Premiums for the Top Executives are calculated according to company performance and individual performance, in a way that will support the realization and exceeding of the company's business goals, and encourage superior performance by rewarding sustainable success. Some information about the criteria is summarized below:

Premium Basis: Premium Bases are updated at the beginning of each year and vary according to the job size of the positions of the executives. In the updating of the premium bases, the top management premium policies in the market are taken into account.

Performance of the Company: Performance of the company is obtained by measuring the financial and operational targets (market share, exports, overseas operations, productivity, etc.) assigned to the company at the beginning of each year at the end of the period. When the targets of the company are established, that the success is sustainable and includes improvements compared with the previous years are the principles which are importantly taken into account.

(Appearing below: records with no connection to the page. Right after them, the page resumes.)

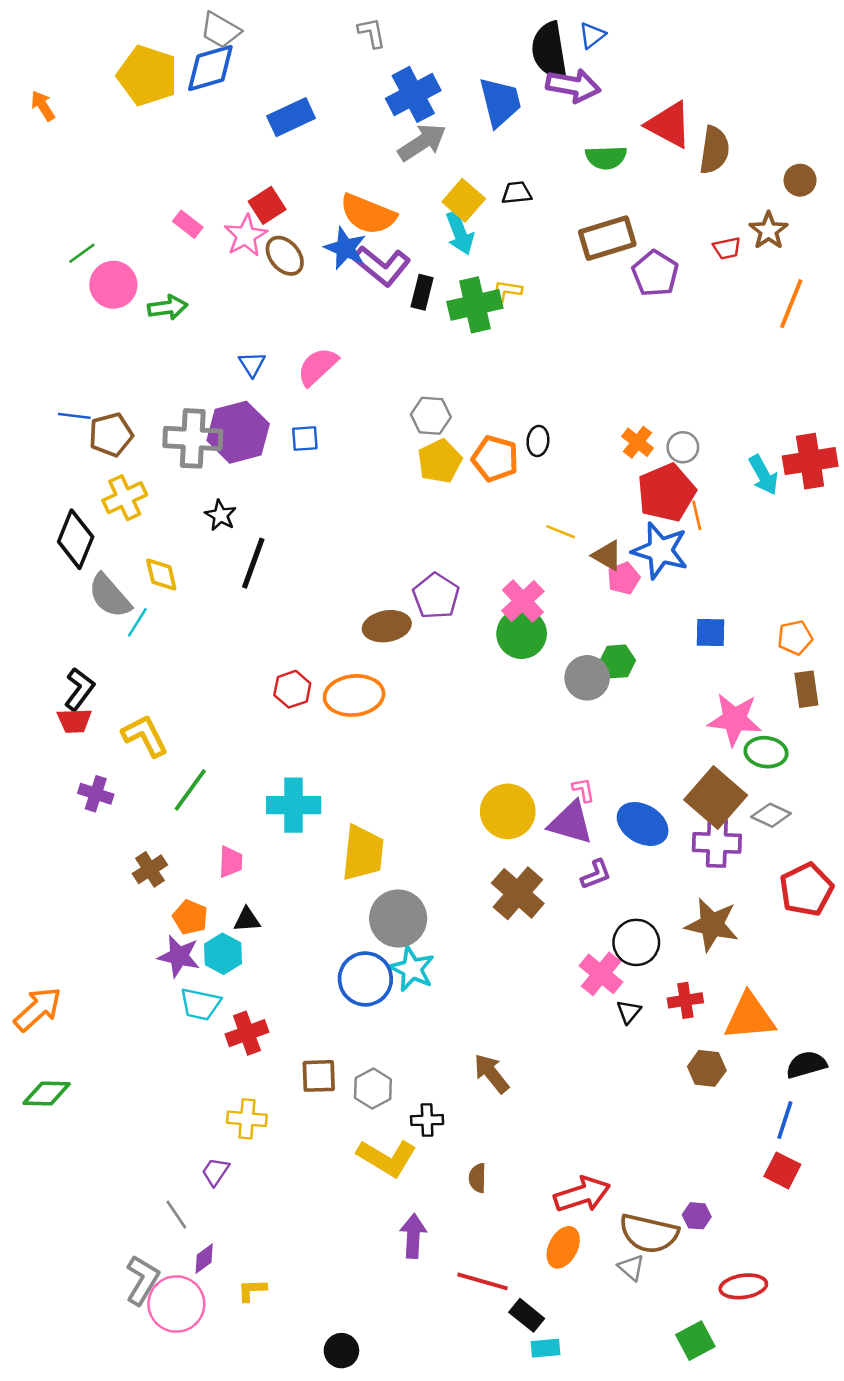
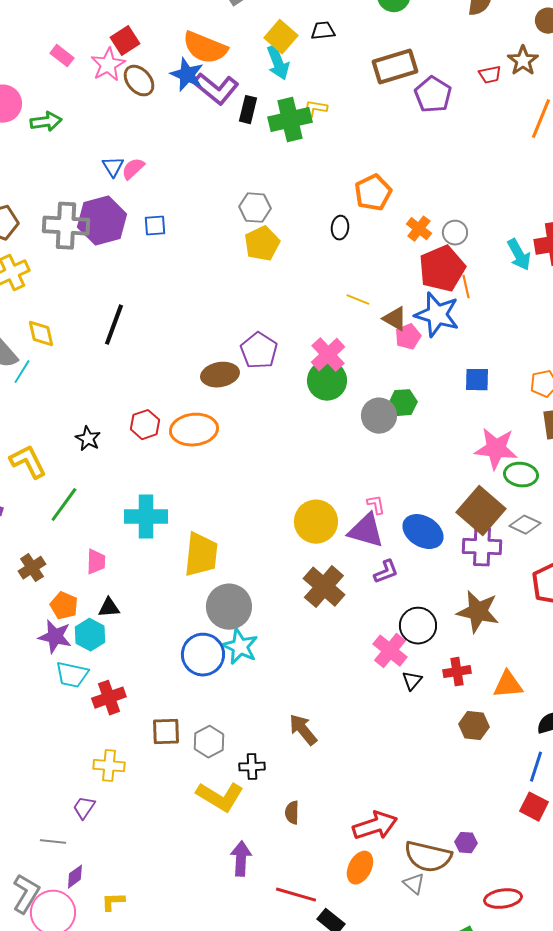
pink semicircle: (317, 367) -> (133, 169), moved, size x0.7
orange pentagon: (495, 459) -> (373, 193), moved, turned 30
black star: (220, 515) -> (88, 439), moved
orange triangle: (750, 1017) -> (508, 685), size x0.7
gray line: (176, 1215) -> (53, 842), turned -50

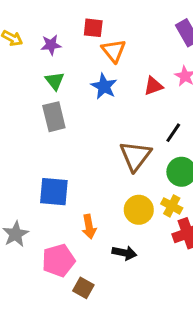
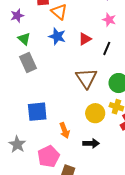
red triangle: (153, 86) -> (85, 39), moved
black line: (173, 133) -> (107, 48), moved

Individual Performance: Individual and collective goals set by Top Executives with their own teams and managers, as well as key result indicators, are taken into account in determining individual performance. In the measurement of individual performance, long-term sustainable improvement, compliance with Environment, Society and Corporate Governance (ESG) policies are taken into account, apart from financial areas.

In case of resignation of the top executives of our company, resignation premium can be paid by taking into consideration the term of appointment, term of top executive, provided contribution, last target premium before resignation date, salary at last year and premium information.

Total amounts determined in accordance with the above principles and paid to Top Executives and the members of the Board of Directors during the year are submitted to the information and/or approval of the shareholders compliance with the legislation at the following general assembly meeting.